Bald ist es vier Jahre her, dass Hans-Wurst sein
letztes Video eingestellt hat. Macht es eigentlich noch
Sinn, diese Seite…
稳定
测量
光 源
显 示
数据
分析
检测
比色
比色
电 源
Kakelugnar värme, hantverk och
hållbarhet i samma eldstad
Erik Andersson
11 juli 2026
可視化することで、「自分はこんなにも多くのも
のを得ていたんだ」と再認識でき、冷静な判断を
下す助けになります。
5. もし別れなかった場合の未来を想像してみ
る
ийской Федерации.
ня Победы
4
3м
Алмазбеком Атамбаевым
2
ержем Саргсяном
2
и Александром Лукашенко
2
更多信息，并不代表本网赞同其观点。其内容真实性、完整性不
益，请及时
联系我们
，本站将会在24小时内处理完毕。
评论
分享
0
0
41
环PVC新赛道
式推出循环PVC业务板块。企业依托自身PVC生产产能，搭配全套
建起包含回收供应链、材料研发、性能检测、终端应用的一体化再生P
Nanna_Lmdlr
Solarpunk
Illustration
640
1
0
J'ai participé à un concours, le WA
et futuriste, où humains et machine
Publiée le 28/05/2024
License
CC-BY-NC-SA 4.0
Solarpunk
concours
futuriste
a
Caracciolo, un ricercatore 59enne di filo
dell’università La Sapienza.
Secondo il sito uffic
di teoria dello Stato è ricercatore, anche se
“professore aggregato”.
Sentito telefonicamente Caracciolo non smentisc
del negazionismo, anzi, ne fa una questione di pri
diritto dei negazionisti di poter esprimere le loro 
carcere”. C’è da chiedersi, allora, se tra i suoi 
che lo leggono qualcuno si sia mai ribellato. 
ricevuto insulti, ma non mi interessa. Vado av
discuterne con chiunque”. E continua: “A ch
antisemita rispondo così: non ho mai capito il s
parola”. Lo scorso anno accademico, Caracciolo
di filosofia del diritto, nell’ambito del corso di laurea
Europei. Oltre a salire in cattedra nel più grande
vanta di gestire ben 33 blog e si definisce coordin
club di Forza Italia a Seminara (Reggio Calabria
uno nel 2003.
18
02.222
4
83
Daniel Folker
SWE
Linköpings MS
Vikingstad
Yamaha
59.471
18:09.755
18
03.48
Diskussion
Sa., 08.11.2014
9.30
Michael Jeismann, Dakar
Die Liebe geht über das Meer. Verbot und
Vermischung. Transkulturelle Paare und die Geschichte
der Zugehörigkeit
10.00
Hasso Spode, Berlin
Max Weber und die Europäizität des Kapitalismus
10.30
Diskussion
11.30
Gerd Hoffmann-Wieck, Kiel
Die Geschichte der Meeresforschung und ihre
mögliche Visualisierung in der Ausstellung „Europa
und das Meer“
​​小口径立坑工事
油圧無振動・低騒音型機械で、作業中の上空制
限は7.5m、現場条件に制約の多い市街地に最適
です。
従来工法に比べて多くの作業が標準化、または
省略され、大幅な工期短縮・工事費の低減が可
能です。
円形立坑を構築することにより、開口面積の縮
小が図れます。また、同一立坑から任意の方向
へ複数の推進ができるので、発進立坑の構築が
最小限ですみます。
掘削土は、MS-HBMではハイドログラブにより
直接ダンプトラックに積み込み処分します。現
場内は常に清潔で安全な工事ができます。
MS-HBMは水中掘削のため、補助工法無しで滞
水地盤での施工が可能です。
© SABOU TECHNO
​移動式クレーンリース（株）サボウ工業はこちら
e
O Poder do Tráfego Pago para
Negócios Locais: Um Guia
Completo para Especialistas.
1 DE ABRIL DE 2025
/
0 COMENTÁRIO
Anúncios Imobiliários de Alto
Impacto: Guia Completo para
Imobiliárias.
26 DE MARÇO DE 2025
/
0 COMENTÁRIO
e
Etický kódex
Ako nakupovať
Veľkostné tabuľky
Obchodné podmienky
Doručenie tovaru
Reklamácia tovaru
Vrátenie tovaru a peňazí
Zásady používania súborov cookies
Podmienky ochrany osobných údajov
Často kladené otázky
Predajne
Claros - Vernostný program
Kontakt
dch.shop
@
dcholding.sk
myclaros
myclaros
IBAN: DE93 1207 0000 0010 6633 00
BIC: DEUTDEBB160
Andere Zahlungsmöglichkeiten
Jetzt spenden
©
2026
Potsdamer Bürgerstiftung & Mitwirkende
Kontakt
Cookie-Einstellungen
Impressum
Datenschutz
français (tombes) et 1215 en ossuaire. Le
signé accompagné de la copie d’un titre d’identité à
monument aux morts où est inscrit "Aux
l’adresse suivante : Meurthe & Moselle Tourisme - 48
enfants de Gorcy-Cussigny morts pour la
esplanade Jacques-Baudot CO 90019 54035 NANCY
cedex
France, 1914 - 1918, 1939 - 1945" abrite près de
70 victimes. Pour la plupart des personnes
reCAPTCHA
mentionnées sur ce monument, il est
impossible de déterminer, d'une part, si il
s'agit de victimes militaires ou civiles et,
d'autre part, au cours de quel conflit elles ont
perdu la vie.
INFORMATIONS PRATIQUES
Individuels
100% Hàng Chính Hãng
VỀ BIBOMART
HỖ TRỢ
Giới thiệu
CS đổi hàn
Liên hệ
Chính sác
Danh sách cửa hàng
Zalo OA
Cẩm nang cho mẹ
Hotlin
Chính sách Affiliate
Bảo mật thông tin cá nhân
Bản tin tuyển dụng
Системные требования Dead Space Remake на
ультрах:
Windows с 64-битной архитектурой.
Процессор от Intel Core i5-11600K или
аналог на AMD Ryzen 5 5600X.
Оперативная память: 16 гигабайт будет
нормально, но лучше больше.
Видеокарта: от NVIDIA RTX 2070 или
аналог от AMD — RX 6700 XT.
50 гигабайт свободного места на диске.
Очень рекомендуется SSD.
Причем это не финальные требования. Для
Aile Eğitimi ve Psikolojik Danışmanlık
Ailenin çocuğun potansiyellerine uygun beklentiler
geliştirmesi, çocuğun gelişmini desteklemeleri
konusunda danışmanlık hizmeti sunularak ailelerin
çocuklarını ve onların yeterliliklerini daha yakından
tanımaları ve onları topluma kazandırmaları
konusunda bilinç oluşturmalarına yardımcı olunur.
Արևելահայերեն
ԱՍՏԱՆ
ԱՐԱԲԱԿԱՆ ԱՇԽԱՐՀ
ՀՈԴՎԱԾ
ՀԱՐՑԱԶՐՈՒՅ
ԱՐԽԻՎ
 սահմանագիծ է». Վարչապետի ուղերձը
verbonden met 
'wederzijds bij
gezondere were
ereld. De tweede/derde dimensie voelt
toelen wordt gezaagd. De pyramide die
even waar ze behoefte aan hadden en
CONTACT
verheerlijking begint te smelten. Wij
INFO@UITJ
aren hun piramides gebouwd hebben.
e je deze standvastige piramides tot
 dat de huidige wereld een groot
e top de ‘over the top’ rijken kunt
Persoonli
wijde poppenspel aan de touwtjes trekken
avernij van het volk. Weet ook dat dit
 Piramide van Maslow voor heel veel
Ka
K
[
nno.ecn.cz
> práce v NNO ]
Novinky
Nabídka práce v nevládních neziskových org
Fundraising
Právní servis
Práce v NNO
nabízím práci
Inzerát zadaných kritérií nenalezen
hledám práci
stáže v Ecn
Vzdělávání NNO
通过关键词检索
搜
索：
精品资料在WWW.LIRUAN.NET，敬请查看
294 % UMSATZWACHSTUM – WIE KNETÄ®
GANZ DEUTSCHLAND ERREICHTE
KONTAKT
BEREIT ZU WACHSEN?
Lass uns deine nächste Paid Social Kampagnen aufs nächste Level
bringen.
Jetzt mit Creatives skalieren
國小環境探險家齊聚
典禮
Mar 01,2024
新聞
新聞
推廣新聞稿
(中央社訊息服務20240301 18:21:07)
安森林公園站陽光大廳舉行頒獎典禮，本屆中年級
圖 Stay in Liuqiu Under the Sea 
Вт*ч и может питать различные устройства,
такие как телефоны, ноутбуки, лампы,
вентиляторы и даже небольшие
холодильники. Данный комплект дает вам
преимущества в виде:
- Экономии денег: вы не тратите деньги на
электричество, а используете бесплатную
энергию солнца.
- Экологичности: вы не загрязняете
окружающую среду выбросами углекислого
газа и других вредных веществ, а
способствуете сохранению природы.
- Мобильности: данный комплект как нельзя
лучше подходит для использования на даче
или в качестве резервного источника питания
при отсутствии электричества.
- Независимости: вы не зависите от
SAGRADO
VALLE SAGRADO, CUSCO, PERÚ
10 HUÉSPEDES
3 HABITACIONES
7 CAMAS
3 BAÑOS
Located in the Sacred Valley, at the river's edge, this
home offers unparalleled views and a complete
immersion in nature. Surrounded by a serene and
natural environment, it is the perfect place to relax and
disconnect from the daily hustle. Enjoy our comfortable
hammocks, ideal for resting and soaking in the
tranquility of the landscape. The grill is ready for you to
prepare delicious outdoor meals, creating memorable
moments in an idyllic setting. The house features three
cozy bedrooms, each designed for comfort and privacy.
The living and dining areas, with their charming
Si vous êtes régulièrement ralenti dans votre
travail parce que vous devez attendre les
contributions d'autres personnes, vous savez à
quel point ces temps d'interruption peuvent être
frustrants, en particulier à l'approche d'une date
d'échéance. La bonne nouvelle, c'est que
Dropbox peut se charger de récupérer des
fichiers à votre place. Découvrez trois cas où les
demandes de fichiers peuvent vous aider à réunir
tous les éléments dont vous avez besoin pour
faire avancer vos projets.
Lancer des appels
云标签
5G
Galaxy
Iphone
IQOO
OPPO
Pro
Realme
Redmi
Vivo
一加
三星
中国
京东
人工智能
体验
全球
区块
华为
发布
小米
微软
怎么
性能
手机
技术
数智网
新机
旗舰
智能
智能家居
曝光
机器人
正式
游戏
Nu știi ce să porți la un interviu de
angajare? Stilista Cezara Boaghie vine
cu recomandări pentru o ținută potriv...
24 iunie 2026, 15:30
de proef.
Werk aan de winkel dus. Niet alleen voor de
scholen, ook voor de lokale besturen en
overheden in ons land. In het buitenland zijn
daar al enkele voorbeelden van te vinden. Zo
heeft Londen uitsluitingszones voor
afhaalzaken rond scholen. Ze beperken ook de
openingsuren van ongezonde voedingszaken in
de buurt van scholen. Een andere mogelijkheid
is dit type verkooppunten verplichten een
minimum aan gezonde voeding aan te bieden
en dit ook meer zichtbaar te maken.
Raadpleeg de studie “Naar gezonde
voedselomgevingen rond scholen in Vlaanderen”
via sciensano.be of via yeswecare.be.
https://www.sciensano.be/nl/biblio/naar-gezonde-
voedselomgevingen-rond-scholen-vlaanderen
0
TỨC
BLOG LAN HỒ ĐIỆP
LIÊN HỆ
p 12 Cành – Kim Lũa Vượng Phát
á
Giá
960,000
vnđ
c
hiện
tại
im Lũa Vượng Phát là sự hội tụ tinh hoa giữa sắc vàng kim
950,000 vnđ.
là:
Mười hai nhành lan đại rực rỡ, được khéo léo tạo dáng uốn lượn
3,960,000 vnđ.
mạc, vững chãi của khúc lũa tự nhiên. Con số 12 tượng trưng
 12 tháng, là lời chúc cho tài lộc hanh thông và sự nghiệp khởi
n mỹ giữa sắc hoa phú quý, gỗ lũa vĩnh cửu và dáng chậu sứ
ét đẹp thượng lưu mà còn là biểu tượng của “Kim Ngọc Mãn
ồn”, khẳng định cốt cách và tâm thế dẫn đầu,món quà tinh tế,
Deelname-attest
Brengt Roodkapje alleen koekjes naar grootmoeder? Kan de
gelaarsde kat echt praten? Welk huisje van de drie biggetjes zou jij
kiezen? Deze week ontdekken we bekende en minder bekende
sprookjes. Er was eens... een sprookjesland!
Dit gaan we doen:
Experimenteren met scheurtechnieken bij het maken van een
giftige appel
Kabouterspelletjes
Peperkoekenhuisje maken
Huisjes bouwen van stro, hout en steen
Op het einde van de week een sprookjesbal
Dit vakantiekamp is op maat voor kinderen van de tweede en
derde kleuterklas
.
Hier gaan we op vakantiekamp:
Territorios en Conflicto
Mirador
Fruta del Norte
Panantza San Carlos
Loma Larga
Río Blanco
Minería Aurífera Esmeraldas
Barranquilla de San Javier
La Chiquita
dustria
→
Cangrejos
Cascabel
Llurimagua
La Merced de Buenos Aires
========
— EXERCISE OBJECTIVE —
Please repeat the records above line for line, everything from the very start down to and including the line that contains "Publiée le 28/05/2024".

— EXERCISE RESPONSE —
Bald ist es vier Jahre her, dass Hans-Wurst sein
letztes Video eingestellt hat. Macht es eigentlich noch
Sinn, diese Seite…
稳定
测量
光 源
显 示
数据
分析
检测
比色
比色
电 源
Kakelugnar värme, hantverk och
hållbarhet i samma eldstad
Erik Andersson
11 juli 2026
可視化することで、「自分はこんなにも多くのも
のを得ていたんだ」と再認識でき、冷静な判断を
下す助けになります。
5. もし別れなかった場合の未来を想像してみ
る
ийской Федерации.
ня Победы
4
3м
Алмазбеком Атамбаевым
2
ержем Саргсяном
2
и Александром Лукашенко
2
更多信息，并不代表本网赞同其观点。其内容真实性、完整性不
益，请及时
联系我们
，本站将会在24小时内处理完毕。
评论
分享
0
0
41
环PVC新赛道
式推出循环PVC业务板块。企业依托自身PVC生产产能，搭配全套
建起包含回收供应链、材料研发、性能检测、终端应用的一体化再生P
Nanna_Lmdlr
Solarpunk
Illustration
640
1
0
J'ai participé à un concours, le WA
et futuriste, où humains et machine
Publiée le 28/05/2024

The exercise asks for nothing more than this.